Triplebar, a biotechnology company, and Umami Meats, a cultivated seafood company, have signed a letter of intent to collaborate on developing cell lines for sustainable cultivated seafood, starting with the Japanese eel according to a release sent to The Spoon.
Triplebar utilizes a microfluidics platform that it says can process thousands of complex assays per second with the noise characteristics of a liquid-handling robot. According to Triplebar CEO Maria Cho, these assays are processed using what she calls microreactors.
“The way to think about this is we take the test tube, and we miniaturize it to this very tiny microreactor that’s smaller than a human hair,” Cho told The Spoon. “And we’re able to put the thing that we want to test into this microreactor, and then the assay reagent that tests the thing that we’re looking for.”
With Umami, that “thing” they’ll be looking for is whether the cell line has the properties that it needs to grow in a bioreactor versus in an animal. That animal, in this case, is the eel, or unagi, a fish hugely popular in Japanese cuisine worldwide.
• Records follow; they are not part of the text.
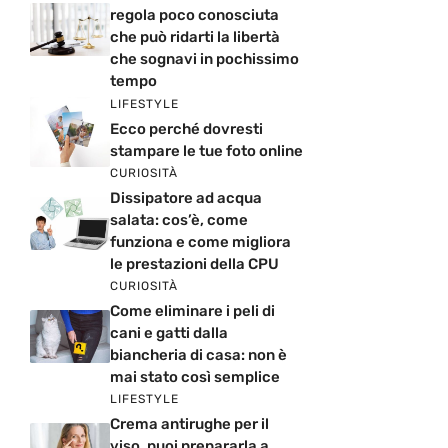
regola poco conosciuta
che può ridarti la libertà
che sognavi in pochissimo
tempo
LIFESTYLE
Ecco perché dovresti
stampare le tue foto online
CURIOSITÀ
Dissipatore ad acqua
salata: cos’è, come
funziona e come migliora
le prestazioni della CPU
CURIOSITÀ
Come eliminare i peli di
cani e gatti dalla
biancheria di casa: non è
mai stato così semplice
LIFESTYLE
Crema antirughe per il
viso, puoi prepararla a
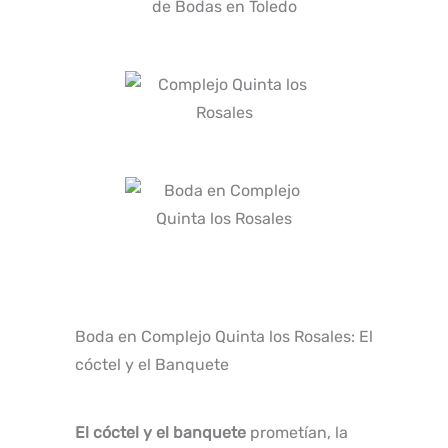
Boda en Complejo Quinta los Rosales: El
cóctel y el Banquete
El cóctel y el banquete
prometían, la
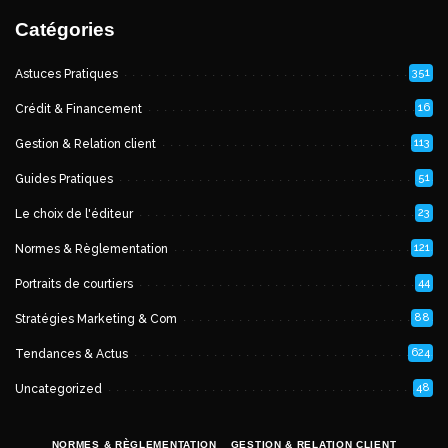
Catégories
351
Astuces Pratiques
16
Crédit & Financement
113
Gestion & Relation client
51
Guides Pratiques
23
Le choix de l'éditeur
121
Normes & Règlementation
44
Portraits de courtiers
88
Stratégies Marketing & Com
624
Tendances & Actus
48
Uncategorized
NORMES & RÈGLEMENTATION
GESTION & RELATION CLIENT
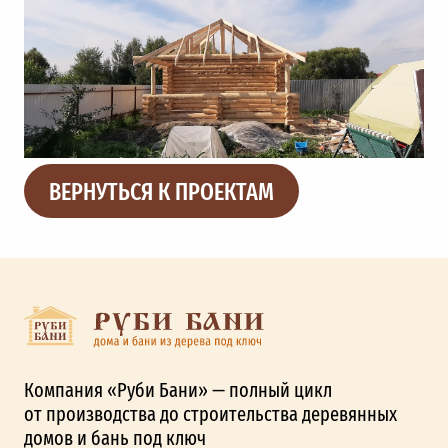
ВЕРНУТЬСЯ К ПРОЕКТАМ
Компания «Руби Бани» — полный цикл
от производства до строительства деревянных
домов и бань под ключ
Unfortunately, because of its popularity, unagi has become endangered due to overfishing. While much of the unagi sourced for human consumption is now produced via aquaculture, eel fish farms are incredibly inefficient due to the highly carnivorous nature of eels (researchers say it takes 2.5 tons of wild fish to make 1 ton of eel).
In describing how the Triplebar platform performs compared to traditional assay testing, Cho uses the analogy of the evolution of microprocessors. She says the company fits her microreactors on a chip that fits in the palm of your hand. That chip can process thousands of tests per second, millions per day, which she says is orders of magnitude more than tests run by humans or even liquid-handling robots. This increase is analogous to how a core-dense microprocessor performs compared to early computing technology.
In their partnership with Umami, Cho says they’ll look at how small changes to the genome produce the desired result in the cell line.
“We’re taking each of the individual base pairs in the genome and making a change in individual genomes,” said Cho. “And then, we’re oversampling that population to see what combination of changes give that final trait that we’re looking for which, in this case, are cells that grow in tanks versus animals.”
As for Umami, while its partnership with Triplebar will focus on eel, the company has plans to expand the collaboration to other types of fish. Umami says its “modular” production process works with various fish types, and the company says its platform will enable the manufacture of cultivated fish at different production sites tailored to local tastes. The company, which debuted its fish ball laksa last year in Singapore, says its product roadmap prioritizes endangered species that are IUCN Red Listed, particularly those that are unsuitable for large-scale aquaculture and face growing demand.